It's amazing what a difference a crop can make. Yes, the BEFORE image needed more work than just a crop, but cropping was a critical step in transforming it from something with potential into a photograph worth looking at.
Fall colors come early in Canada's far north. This photo was shot in late August near Fort McPherson, Northwest Territories, about 100 km south of the Arctic Circle and also just south of the "tree-line" - the point beyond which trees do not grow.
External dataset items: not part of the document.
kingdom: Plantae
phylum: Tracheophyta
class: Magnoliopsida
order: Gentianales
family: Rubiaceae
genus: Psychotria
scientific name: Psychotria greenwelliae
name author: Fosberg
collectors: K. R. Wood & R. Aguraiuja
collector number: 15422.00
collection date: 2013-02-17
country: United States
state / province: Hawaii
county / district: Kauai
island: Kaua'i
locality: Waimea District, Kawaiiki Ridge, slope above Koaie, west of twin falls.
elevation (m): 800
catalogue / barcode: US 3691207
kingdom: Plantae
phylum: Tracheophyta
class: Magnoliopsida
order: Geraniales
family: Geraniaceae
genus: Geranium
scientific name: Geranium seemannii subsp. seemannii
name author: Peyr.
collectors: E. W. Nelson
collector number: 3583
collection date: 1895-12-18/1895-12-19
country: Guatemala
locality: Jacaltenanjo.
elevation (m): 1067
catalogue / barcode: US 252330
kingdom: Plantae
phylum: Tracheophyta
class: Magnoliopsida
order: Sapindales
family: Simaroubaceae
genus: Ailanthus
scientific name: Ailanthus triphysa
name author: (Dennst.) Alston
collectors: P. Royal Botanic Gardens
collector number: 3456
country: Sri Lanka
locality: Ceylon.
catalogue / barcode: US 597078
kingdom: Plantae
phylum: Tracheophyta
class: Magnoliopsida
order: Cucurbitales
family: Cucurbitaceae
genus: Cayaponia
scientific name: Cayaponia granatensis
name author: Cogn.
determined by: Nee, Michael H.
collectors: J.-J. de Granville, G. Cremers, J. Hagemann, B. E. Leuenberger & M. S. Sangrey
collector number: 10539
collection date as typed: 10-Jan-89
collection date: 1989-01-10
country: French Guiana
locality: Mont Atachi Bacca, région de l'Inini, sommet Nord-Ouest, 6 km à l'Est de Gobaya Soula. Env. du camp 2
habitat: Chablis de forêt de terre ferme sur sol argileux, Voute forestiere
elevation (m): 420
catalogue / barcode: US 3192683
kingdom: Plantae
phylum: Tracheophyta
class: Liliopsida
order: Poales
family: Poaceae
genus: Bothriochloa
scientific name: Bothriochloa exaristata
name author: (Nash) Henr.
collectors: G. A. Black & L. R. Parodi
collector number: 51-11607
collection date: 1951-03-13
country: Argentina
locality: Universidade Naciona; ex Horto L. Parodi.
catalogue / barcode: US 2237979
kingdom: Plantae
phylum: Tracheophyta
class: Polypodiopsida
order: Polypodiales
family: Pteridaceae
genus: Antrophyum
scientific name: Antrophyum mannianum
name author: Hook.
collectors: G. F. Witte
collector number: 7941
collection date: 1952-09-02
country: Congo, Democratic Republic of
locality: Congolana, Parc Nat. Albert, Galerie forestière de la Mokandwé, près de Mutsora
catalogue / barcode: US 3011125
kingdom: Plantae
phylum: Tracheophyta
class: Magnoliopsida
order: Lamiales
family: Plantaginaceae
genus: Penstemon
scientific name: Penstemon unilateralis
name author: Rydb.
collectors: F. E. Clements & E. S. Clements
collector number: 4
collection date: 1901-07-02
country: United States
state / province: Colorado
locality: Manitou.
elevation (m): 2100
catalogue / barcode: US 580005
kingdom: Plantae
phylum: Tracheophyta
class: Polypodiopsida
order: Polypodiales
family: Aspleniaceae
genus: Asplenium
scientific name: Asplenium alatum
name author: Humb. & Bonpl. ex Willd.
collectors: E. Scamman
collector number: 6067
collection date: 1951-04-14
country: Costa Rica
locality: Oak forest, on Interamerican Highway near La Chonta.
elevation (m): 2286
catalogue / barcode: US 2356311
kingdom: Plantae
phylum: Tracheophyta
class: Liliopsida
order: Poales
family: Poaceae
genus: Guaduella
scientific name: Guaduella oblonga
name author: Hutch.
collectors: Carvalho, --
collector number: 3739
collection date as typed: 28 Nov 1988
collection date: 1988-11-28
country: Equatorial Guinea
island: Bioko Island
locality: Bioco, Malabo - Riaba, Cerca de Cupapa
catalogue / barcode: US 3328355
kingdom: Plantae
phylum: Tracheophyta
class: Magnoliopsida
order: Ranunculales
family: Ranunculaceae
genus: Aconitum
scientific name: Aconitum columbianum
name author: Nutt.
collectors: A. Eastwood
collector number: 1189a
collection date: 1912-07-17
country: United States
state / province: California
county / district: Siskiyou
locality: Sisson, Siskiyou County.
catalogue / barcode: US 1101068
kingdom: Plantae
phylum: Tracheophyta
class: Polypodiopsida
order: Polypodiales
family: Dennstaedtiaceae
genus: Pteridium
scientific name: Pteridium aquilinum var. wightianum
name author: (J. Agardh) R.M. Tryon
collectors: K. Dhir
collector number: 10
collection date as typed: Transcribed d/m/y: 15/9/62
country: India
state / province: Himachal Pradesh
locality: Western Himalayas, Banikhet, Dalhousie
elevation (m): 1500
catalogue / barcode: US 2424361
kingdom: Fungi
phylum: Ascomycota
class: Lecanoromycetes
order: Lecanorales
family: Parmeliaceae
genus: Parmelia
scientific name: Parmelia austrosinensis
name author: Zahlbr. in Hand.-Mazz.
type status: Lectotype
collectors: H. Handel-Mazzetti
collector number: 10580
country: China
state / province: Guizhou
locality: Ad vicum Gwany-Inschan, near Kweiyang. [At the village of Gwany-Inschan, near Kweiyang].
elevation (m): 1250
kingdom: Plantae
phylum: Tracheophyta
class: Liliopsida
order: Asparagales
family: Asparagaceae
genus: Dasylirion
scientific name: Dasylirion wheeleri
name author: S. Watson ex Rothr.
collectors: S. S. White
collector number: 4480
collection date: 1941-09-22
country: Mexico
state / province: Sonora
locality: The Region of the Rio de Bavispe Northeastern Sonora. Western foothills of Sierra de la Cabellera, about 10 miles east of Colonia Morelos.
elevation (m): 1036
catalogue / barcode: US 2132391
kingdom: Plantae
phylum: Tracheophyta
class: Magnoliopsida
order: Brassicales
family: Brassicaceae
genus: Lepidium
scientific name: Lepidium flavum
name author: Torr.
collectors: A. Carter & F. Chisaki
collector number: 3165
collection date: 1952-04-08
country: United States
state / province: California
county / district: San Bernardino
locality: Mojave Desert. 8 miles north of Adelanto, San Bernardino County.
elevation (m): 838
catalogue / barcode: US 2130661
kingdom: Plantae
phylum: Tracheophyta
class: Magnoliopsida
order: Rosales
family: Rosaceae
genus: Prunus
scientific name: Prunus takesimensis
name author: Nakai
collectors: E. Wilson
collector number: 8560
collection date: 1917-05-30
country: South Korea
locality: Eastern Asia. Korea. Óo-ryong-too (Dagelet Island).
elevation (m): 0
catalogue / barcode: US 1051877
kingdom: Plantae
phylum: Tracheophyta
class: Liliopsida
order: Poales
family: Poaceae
The striking thing about the nearly treeless landscape is the sense of space, which is precisely what I was trying to convey by radically cropping the BEFORE image and changing the aspect ratio to 2:1 from 3:2. You'll notice that I cropped almost entirely from the top, leaving the horizontal content of the frame virtually unchanged in the AFTER image. In other words, what's visible between the right and left sides of the frame is nearly identical in the BEFORE and AFTER images, but the longer, narrower aspect ratio in the AFTER image exaggerates the horizontal space.
The BEFORE image was underexposed, which I addressed with an exposure adjustment of the RAW file.
I used tone curve and fine-contrast adjustments to draw out detail in the beautifully colored ground cover. And I used color temperature and hue/saturation adjustments to compensate for a bluish color cast in the BEFORE image.